Saturday, March 17, 2012

The Power of Humility

Essential Yoga Sutras of Patanjali
by Geshe Michael Roach & Christie McNally

I.1 I will now review for you
how we become whole.
Atha yoga-anushashanam.

Another meaning of yoga is to become whole. Ultimately we only become whole when we are truly capable of helping others with the things that really matter: when we can help them understand how they came into this world, and what life is for, and whether it has to end with losing everything.

This then, says Master Patanjali, is why I write my short book. He wants us to know, from the very beginning, that his book contains something of ultimate importance, something worth the precious hours of our life.
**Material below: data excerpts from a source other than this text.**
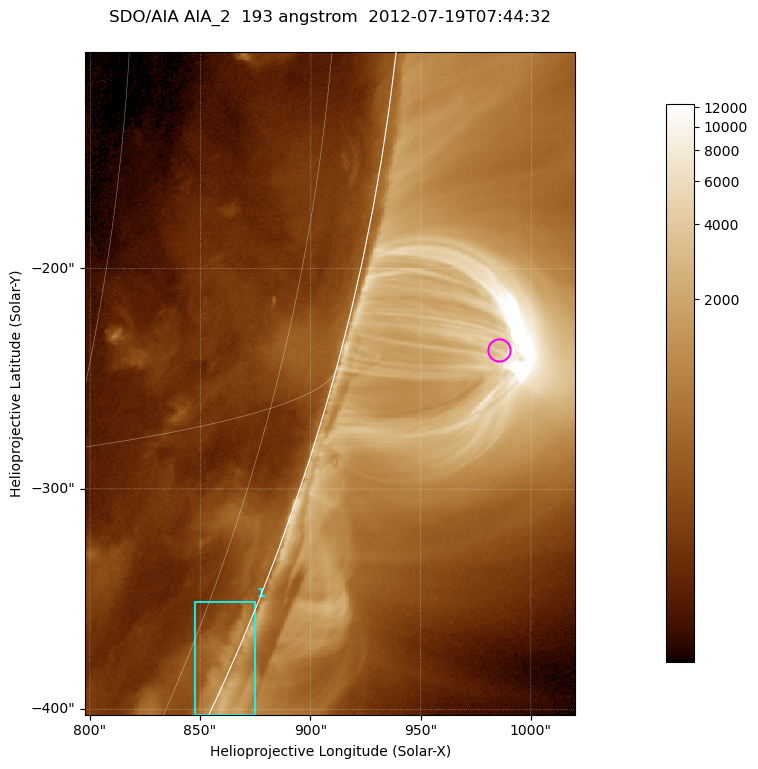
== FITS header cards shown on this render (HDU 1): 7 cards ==
TELESCOP= 'SDO/AIA '           / For AIA: SDO/AIA
INSTRUME= 'AIA_2   '           / For AIA: AIA_ATA1, AIA_ATA2, AIA_ATA3 or AIA_AT
WAVELNTH=                  193 / [angstrom] Wavelength
WAVEUNIT= 'angstrom'           / Wavelength unit: angstrom
DATE-OBS= '2012-07-19T07:44:32.375' / [ISO] Date when observation started; ISO 8
CTYPE1  = 'HPLN-TAN'           / CTYPE1; Typically HPLN
CTYPE2  = 'HPLT-TAN'           / CTYPE2; Typically HPLT

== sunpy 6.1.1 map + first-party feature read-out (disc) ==
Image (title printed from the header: SDO/AIA AIA_2  193 angstrom  2012-07-19T07:44:32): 370 x 500 px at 0.601 arcsec/px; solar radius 944 arcsec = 1572 px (partial field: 1.2% of the solar disc is inside the frame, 48% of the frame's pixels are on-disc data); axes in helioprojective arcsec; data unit not stated in the header (colour bar unlabelled)
Orientation: roll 0.0563 deg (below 1 deg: not rotated)
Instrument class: DISC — disc imager (sunpy class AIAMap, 193 A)
Bright regions (active regions / flare kernels): reference = the on-disc median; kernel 3 px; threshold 5 sigma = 414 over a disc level ~211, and >= 1.15x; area >= 185 px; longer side >= 4 px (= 2.4 arcsec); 1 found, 1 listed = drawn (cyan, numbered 1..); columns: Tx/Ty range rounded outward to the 2 arcsec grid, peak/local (2 s.f.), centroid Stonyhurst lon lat
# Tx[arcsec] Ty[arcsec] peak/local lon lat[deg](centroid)
1 848..876 -404..-350 7.8 +82 -23
Off-limb structures (1.02-1.3 R_sun): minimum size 92 px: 2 found; the strongest spans PA ~250..260 deg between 1.02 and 1.14 R_sun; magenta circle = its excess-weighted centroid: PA ~255 deg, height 1.07 R_sun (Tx ~986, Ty ~-236 arcsec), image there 6.5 x the reference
And I will only review, says the Master, what I have heard from my holy teachers. He attacks his own pride: I have nothing new to tell you, and there is nothing here that I have made up myself. I am only a vessel for the wisdom of the ages, and I pass it on to you—tried, tested, and unadulterated.

And he says, “I will” write this book, for once a Master promises to do something, they do it—or die trying. All the great books of India begin with these three noble themes. Their power, their karma, stops all obstacles to the work we now begin.

TO BECOME WHOLE

I.2 We become whole by stopping
how the mind turns.
Yogash chitta virtti nirodhah.

These are perhaps the most important words of the entire Yoga Sutra.Here the Master tells us another meaning of yoga, which is learning to stop The Great Mistake.

And what is The Great Mistake? Our mind turns; meaning it turns things around the wrong way. A mother takes her small child to a movie. On the screen, a man is hurting a puppy.

The child cries out, and reaches to stop the man. Perhaps the child can even get up to the screen, and try to hit the man. But this doesn’t stop the man; it has nothing to do with the man. And the child hurts their own hand in the process.

Our mind makes this same kind of mistake, every day, every moment of every day. We need to stop the mistake, and that is yoga. Pain is real —yes—and it really hurts people. But we can only stop it if we can stop misunderstanding where it comes from. And this is what Yoga Sutra teaches us to do.